A base substitution in OsphyC disturbs its Interaction with OsphyB and affects flowering time and chlorophyll synthesis in rice

• Published in: BMC plant biology Vol. 22; no. 1; p. 612
• Main Authors: Lin, Xiaoli, Huang, Yongping, Rao, Yuchun, Ouyang, Linjuan, Zhou, Dahu, Zhu, Changlan, Fu, Junru, Chen, Chunlian, Yin, Jianhua, Bian, Jianmin, He, Haohua, Zou, Guoxing, Xu, Jie
• Format: Journal Article
• Language: English
• Published: England BioMed Central Ltd 27.12.2022; BioMed Central; BMC
• Subjects: Chlorophyll - metabolism; Chlorophyll synthesis; Dimerization; Flowering time; Flowers - metabolism; Gene Expression Regulation, Plant; Mutation; Oryza - metabolism; Photoperiod; Phytochrome - genetics; Phytochrome C; Plant Proteins - genetics; Plant Proteins - metabolism; Rice; China; Chlorophyll synthesis; Phytochrome C; Flowering time; Dimerization; Rice
• ISSN: 1471-2229; 1471-2229
• DOI: 10.1186/s12870-022-04011-y

Phytochromes are important photoreceptors in plants, and play essential roles in photomorphogenesis. The functions of PhyA and PhyB in plants have been fully analyzed, while those of PhyC in plant are not well understood. A rice mutant, late heading date 3 (lhd3), was characterized, and the gene LHD3 was identified with a map-based cloning strategy. LHD3 encodes phytochrome C in rice.

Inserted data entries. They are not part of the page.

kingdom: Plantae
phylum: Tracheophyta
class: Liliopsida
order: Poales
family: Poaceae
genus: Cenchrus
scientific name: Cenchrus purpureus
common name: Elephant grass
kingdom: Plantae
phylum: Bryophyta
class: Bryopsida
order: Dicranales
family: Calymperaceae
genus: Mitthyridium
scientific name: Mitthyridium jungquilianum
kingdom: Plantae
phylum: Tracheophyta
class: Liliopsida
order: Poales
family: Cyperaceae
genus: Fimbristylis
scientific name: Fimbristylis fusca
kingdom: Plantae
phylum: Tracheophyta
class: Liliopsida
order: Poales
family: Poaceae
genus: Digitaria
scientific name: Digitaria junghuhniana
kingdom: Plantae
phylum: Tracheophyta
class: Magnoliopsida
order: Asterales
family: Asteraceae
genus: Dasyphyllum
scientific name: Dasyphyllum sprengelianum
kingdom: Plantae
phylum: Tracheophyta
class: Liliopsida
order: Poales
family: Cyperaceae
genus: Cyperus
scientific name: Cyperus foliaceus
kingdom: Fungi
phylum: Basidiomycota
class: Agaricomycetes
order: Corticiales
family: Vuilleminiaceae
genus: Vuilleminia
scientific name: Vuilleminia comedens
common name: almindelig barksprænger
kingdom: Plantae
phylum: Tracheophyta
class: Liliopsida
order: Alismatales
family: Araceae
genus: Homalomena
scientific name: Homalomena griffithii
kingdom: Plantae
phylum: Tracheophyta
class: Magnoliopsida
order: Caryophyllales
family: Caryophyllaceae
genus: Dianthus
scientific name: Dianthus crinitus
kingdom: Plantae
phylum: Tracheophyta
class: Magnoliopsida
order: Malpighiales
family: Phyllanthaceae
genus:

Animo acid substitution in OsphyC disrupted its interaction with OsphyB or itself, restraining functional forms of homodimer or heterodimer formation. Compared with wild-type plants, the lhd3 mutant exhibited delayed flowering under both LD (long-day) and SD (short-day) conditions, and delayed flowering time was positively associated with the day length via the Ehd1 pathway. In addition, lhd3 showed a pale-green-leaf phenotype and a slower chlorophyll synthesis rate during the greening process. The transcription patterns of many key genes involved in photoperiod-mediated flowering and chlorophyll synthesis were altered in lhd3. The dimerization of OsPhyC is important for its functions in the regulation of chlorophyll synthesis and heading. Our findings will facilitate efforts to further elucidate the function and mechanism of OsphyC and during light signal transduction in rice.